A Proposta de Lei do Orçamento do Estado para 2017 inclui algumas medidas que visam incentivar startups, concedendo incentivos quer aos investidores, quer às próprias empresas.

Assim, propõe-se a criação de um "Projecto Semente" que prevê incentivos para os investidores individuais em sede de IRS. Concretamente, é criado um benefício fiscal aplicável aos investidores individuais em startups, que permite a dedução até 40% da coleta, em sede de IRS, de 25% do investimento elegível (até € 100 mil, por sujeito passivo), quando as participações sociais não sejam superiores a 30% do capital ou dos direitos de voto da sociedade e correspondam a entradas em dinheiro efetivamente pagas.

Por sua vez, as mais-valias da alienação das participações não serão tributadas se estas forem detidas durante, pelo menos, 48 meses e o valor de realização for reinvestido no próprio ano ou no ano seguinte ao da transmissão.
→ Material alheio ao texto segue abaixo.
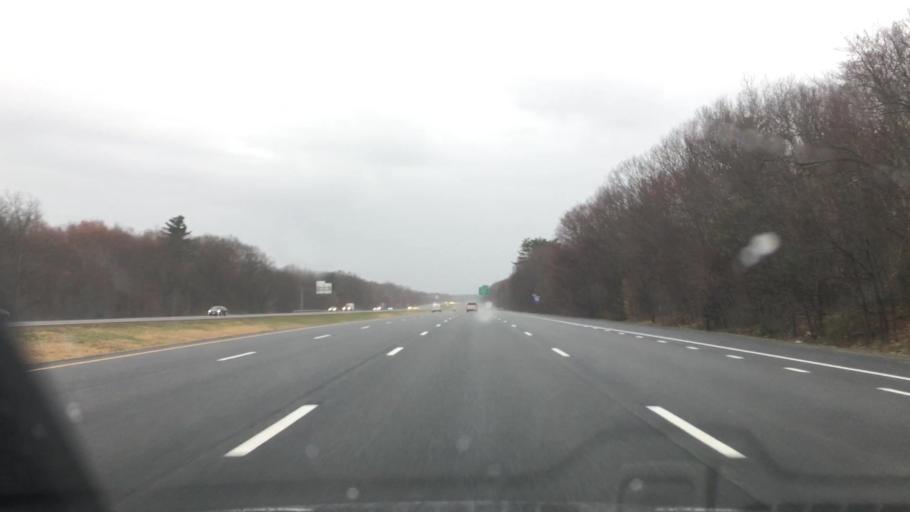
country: US
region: Massachusetts
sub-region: Essex County
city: West Newbury
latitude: 42.7743
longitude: -70.9305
Já na esfera das empresas, o alargamento do regime da remuneração convencional do capital permitirá que as empresas deduzam ao lucro tributável 7% das entradas em dinheiro ou resultantes da conversão de empréstimos de sócios. O regime passa a prever uma dedução ao lucro tributável do montante resultante da aplicação anual de uma taxa de 7% (atualmente 5%) das entradas, até € 2 milhões, realizadas no âmbito da constituição da sociedade ou do aumento do capital social, em dinheiro ou através da conversão de suprimentos ou de empréstimos de sócios, em oposição à atual limitação que considera apenas entradas em dinheiro.
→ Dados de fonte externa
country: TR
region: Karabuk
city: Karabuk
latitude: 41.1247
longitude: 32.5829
Por sua vez, as PME que se instalem em zonas a determinar poderão beneficiar de uma redução da taxa de IRC para 12,5%, aplicável aos primeiros € 15.000 de matéria coletável. O SIFIDE, incentivo à investigação e desenvolvimento, mantém as suas principais características, mas passa a prever-se uma majoração em 100% para efeitos do cálculo do benefício fiscal relativamente às despesas relacionadas com projetos de conceção ecológica de produtos. Em sede de Segurança Social prevê-se uma autorização legislativa para que o Governo venha a propor alterações significativas ao nível do regime contributivo dos trabalhadores independentes, designadamente, a revisão das regras de enquadramento, a introdução de novas regras de isenção, a alteração da forma de apuramento da base de incidência contributiva, o estabelecimento de um montante mínimo mensal de contribuições e a revisão do regime das entidades contratantes.

De salientar ainda, a antecipação para o dia 8 de cada mês da obrigação de comunicação de faturas, o que aumentará certamente a dificuldade de cumprimento, sobretudo para as pequenas empresas, sem estrutura administrativa relevante. Por sua vez, há medidas que continuam a não constar do Orçamento, mas que seriam desejáveis. Seria, por exemplo, desejável que a taxa do IRC fosse finalmente reduzida para 19%e que o regime de patente box passasse a prever no seu âmbito os embedded royalties.